Towards the end of the camp my son's teacher was brought a form to fill in by the education centre's admin. It asked her to give the statistics for the racial make-up of the group. She looked at it distastefully and our guide apologised but said they were obliged by government regulations to keep records, presumably so they can make sure that "previously disadvantaged" groups are adequately represented.
Some of the nine-year old girls were hanging out with the grown-ups and were interested in the form, helping count up the numbers of black, coloured and white, boys and then girls. At one point one of the Xhosa girls reached a different total to the teacher and started naming each white boy that she had counted to make her total of four. My son and the twins who live at Camphill (a village community for slightly mentally disabled adults, down the road from us, with quite a group of the children of the co-workers living there), were counted off and then she added Danny to the list. Danny is the adopted son of one of the (white) Camphill house parents, his skin a dark brown, but he has grown up with the same cultural background as the twins and she saw him as white, even though his skin was no lighter than hers.
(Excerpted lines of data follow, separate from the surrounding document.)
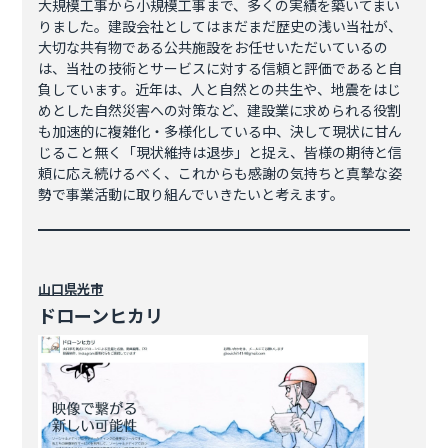
大規模工事から小規模工事まで、多くの実績を築いてまい
りました。建設会社としてはまだまだ歴史の浅い当社が、
大切な共有物である公共施設をお任せいただいているの
は、当社の技術とサービスに対する信頼と評価であると自
負しています。近年は、人と自然との共生や、地震をはじ
めとした自然災害への対策など、建設業に求められる役割
も加速的に複雑化・多様化している中、決して現状に甘ん
じること無く「現状維持は退歩」と捉え、皆様の期待と信
頼に応え続けるべく、これからも感謝の気持ちと真摯な姿
勢で事業活動に取り組んでいきたいと考えます。
山口県
光市
ドローンヒカリ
The teacher and I looked at each other, secretly thrilled that this pigeon-holing for the sake of statistics had been cancelled out by a child's perception of how things are.
It really seemed to illustrate that for our children's generation culture is more of a racial identifier than physical colour. It also give huge hope that our country can eventually become more unified as our children grow up and share their cultures with each other and a solid middle-class of all colours gives us a foundation on which to build.